__Work required__
Across all entries below, how many lines include "middle"? Only the number, please.

__Stored data entries__

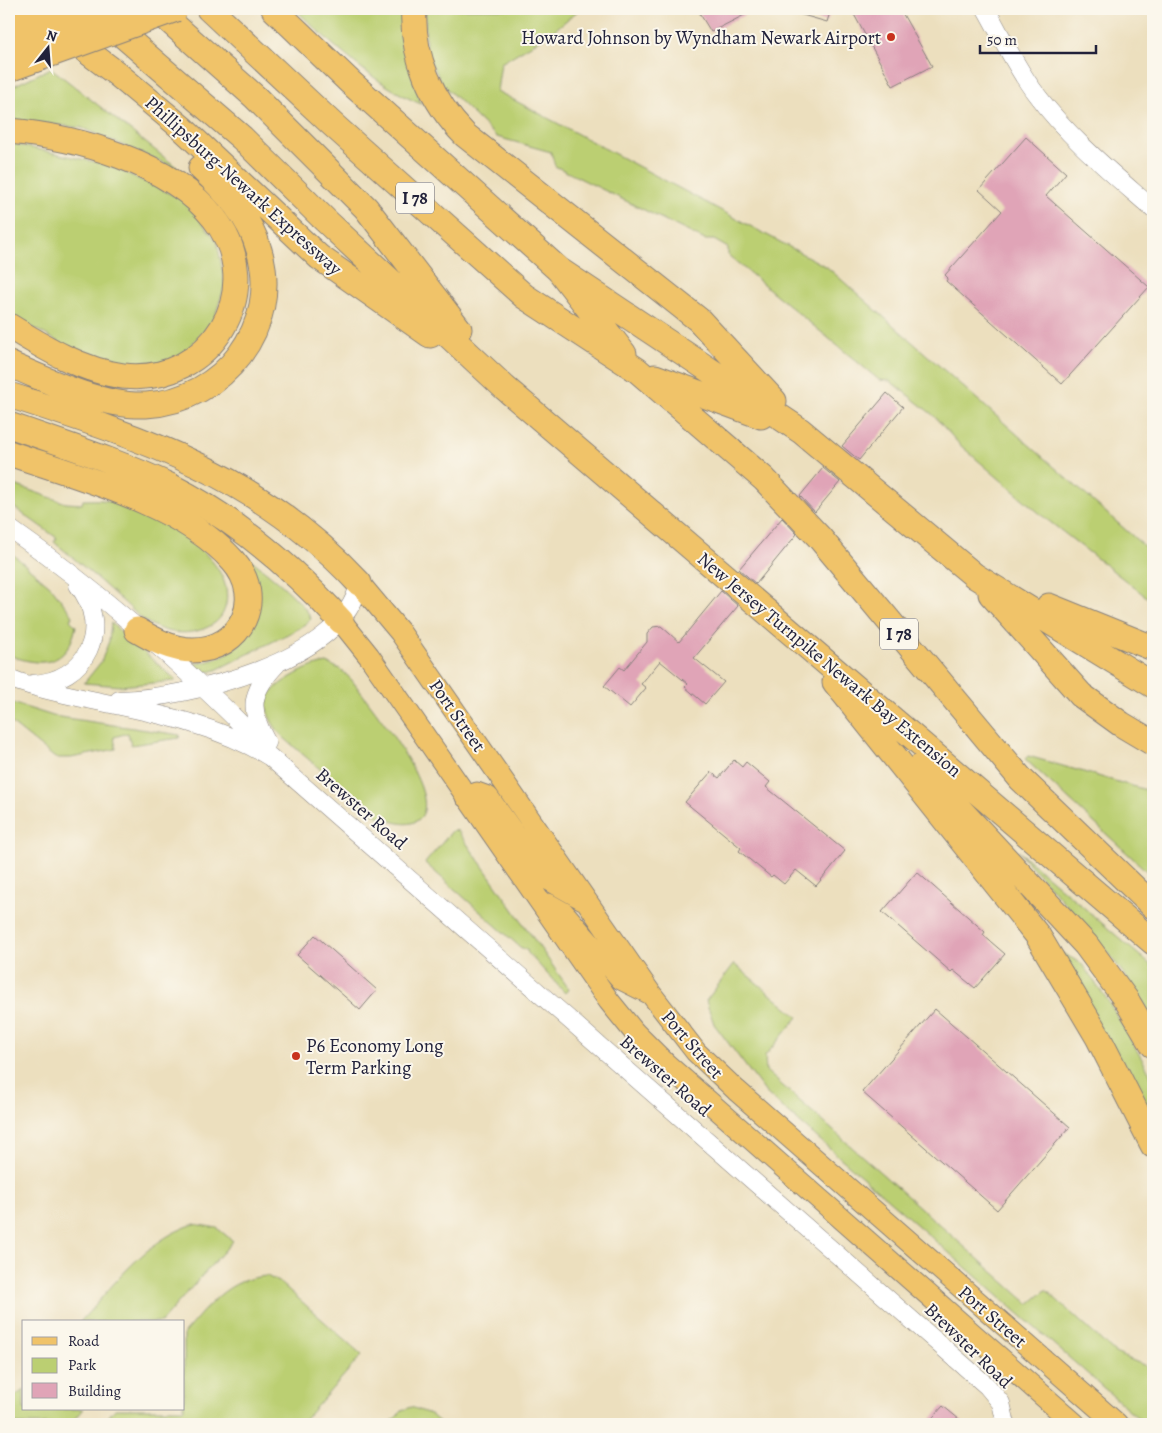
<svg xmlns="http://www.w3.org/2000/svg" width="1162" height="1433" font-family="Alegreya,serif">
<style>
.green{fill:#bbcf72;stroke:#6e7856}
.building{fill:#e0a4b7}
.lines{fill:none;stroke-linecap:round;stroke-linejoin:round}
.minor-casing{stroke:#87807c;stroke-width:19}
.major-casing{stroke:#87807c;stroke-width:23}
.highway-casing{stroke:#87807c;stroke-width:27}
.minor{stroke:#fff;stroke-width:18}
.major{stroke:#f0c369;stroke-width:21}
.highway{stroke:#f0c369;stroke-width:25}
.highway-bridge-casing{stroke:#87807c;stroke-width:27;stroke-linecap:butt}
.highway-bridge{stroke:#f0c369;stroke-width:25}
.poi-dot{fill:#c8321e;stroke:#fbf7ec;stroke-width:2}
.labels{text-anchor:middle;stroke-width:4;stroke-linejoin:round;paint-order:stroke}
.shield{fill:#fbf7ec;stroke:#636270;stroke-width:1}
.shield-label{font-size:18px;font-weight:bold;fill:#22223b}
.poi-label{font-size:19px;fill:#22223b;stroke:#fbf7ec;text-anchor:end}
.street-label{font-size:19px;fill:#22223b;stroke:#fbf7ec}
</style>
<rect width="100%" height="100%" fill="#fbf7ec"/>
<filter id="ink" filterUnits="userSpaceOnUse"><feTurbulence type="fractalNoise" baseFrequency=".02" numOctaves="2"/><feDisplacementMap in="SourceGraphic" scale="10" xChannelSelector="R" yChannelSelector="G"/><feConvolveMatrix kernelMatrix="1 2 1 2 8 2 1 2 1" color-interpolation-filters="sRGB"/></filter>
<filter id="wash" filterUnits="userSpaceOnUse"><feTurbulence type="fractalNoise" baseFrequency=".0096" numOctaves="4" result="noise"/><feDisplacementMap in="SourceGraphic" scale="20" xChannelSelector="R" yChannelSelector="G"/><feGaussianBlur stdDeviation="1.12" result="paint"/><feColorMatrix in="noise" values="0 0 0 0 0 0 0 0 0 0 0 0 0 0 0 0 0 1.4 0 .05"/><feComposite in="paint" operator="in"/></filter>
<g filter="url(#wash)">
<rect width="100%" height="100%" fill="#ecdfbe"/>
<path class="green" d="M295 9H404V48L421 104C375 85 330 43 295 9Z
M425 9H580L551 33 501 63 497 91 827 267 1153 554V602L1045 518 960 445 933 415 890 381 879 380 728 255V248L714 240H705L555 166 551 152 497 137 443 85 426 53Z
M51 68 179 169 82 128 9 119V88Z
M9 143 109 165 184 200 217 241 225 285 214 319 179 359 134 368 80 354 9 314Z
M9 483 66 503 82 504 83 500C93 500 104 499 113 502 152 514 235 554 226 604 223 620 212 627 197 631 182 635 163 632 150 624 138 617 128 605 118 597 97 578 76 560 54 542L57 538 9 504Z
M9 551 51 587 73 616 70 620 76 626C68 666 42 668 9 655Z
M242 553C256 563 308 604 311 619L300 628 216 670 204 673 194 664C220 660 235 652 251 631Z
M111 623 176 680 175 681 120 686 84 683 101 662 109 641Z
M327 663 340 669 351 679C367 701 446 796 419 819 409 828 393 822 382 818 367 812 355 799 343 788 322 771 302 754 282 736 261 711 260 694 291 677 303 670 313 665 327 663Z
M9 702 53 716 180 735 179 738 131 745 128 733 114 737 116 749 71 758H55L9 721Z
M1028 756 1153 792V877L1025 759Z
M453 830 458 831 569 989 565 993 527 952 528 951 520 947 425 863Z
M1018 851 1153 967V1019C1118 956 1065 905 1018 851Z
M1060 952 1081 963 1107 999 1150 1073 1153 1083V1132Z
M734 964 798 1017 765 1056 766 1071 1029 1304 1046 1290 1115 1353 1153 1369V1424H1145L766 1093 714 1024 706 1001Z
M194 1224 217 1228 233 1241 161 1322H80C114 1285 145 1240 194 1224Z
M267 1276 282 1284 362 1355 301 1424H102L115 1409H184V1333C208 1306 228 1278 267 1276Z
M24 1390V1409H83L70 1424H9V1400Z
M411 1407 430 1414 442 1424H389L402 1411Z"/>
<g id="blocks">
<path class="building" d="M697 9H756L711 32Z
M793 9H831L827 22 792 12Z
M851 9H900L932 66 893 86Z
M1026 137 1066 173 1046 196 1149 287 1062 384 946 281 948 278 945 275 1002 211 979 190Z
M887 393 903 407 859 460 842 446Z
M823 468 840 482 815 512 800 496Z
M782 518 797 534 756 584 739 569Z
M721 591 738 606 694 658 724 682 705 704 685 687 688 684 660 661 641 684 646 688 630 707 604 686 620 667 624 670 647 642V634L653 627 661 626 679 642Z
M734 760 742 767 746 762 770 782 766 787 845 851 816 886 796 870 784 884 773 875 771 877 739 851 741 848 685 802 711 772 719 778Z
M917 872 985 932 983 935 1005 954 975 988 953 970 951 972 882 912Z
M315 935 377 990 360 1010 297 955Z
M935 1009 1070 1127 997 1210 862 1092Z
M943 1406 965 1424H927Z"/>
</g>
</g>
<g filter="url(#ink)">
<use href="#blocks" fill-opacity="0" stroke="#87807c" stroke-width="1"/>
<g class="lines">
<defs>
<path id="minor" d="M986 9C1002 37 1016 68 1036 94 1069 138 1112 173 1153 209
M9 528C98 590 187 669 263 746
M9 678C32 688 57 692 82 698 147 712 213 722 270 757L987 1386 1001 1403 1006 1424
M32 684C87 682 112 628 78 585
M119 700C186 698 345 662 359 583
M267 743C248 709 250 692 277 664"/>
<path id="major" d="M359 583 400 632 651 994 696 1052 736 1090 1117 1424
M341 621 369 656 609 1001 635 1033 666 1064 1075 1424
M466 797 477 793 488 797 546 878 583 899
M548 904 564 913 621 979 651 994"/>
<path id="highway" d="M156 9 255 97 366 208 459 329
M209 9 332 124 524 296 637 370 764 479 819 537 1021 779 1153 906
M274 9 350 82 559 270 624 354
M414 9C411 55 433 103 465 135L699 320 774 401
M103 18 242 138 325 220 505 388 1153 942
M64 34 116 73 182 128 319 257 430 335
M9 131C76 137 170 162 214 218 270 289 211 386 123 376 83 371 43 347 9 326
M559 270 801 431 975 576 1153 685
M9 364C48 381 103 407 146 405 223 401 282 326 259 250 250 217 226 191 201 168
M655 377 761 416
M9 395C145 439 259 475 359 583
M9 425C63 444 120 462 172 487 237 520 292 567 341 621
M9 453C79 477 183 504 233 561 266 598 242 650 193 650 172 650 154 640 137 630
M991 594 1081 695 1121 724 1153 743
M1049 606 1153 648
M835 682 1038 936 1098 1037 1153 1145
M920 767 1086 945 1127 1001 1153 1045"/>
</defs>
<use href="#minor" class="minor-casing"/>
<use href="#major" class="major-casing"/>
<use href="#highway" class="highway-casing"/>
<use href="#minor" class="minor"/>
<use href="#major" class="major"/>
<use href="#highway" class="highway"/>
<defs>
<path id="highway-bridge" d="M9 23 60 9
M9 50 118 9
M9 69 176 9"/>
</defs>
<use href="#highway-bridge" class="highway-bridge-casing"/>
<use href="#highway-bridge" class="highway-bridge"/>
</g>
</g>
<g class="poi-dot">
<circle cx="891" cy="37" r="5"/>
<circle cx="296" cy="1056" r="5"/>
</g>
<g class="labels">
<g class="shield">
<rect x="396" y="182.5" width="38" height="31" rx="4"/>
<rect x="880" y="618.5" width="38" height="31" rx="4"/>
</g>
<g class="shield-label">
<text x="415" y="204">I 78</text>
<text x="899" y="640">I 78</text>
</g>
<g class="poi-label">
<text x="881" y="44">Howard Johnson by Wyndham Newark Airport</text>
<text x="306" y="1052" text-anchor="start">P6 Economy Long<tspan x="306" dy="22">Term Parking</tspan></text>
</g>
<g class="street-label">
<text transform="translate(244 185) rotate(42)" y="7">Phillipsburg-Newark Expressway</text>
<text transform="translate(830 664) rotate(40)" y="7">New Jersey Turnpike Newark Bay Extension</text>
<text transform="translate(458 715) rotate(55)" y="7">Port Street</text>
<text transform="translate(362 808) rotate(41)" y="7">Brewster Road</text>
<text transform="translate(693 1044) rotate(49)" y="7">Port Street</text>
<text transform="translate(666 1075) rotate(41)" y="7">Brewster Road</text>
<text transform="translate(993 1316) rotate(41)" y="7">Port Street</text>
<text transform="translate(969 1345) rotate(44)" y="7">Brewster Road</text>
</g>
</g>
<rect width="1162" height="1433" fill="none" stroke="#fbf7ec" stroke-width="30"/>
<rect x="22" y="1320" width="162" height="90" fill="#fbf7ec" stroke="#a4a2a5"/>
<rect x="32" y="1337" width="25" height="8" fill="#f0c369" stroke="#a4a2a5"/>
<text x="68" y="1346" font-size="15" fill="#22223b">Road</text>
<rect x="32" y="1358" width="25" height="15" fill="#bbcf72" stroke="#a4a2a5"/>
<text x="68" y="1370" font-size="15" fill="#22223b">Park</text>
<rect x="32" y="1383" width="25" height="15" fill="#e0a4b7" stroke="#a4a2a5"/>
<text x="68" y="1396" font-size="15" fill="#22223b">Building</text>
<g transform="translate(48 48) rotate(17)" stroke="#fbf7ec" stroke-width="4" paint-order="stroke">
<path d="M0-4L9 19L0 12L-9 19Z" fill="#22223b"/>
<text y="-8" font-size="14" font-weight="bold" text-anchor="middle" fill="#22223b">N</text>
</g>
<path d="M980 45v8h116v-8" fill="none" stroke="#22223b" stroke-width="2.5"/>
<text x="987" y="45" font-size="15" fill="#22223b" stroke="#fbf7ec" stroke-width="4" paint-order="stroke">50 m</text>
</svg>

__Reply to the exercise__
2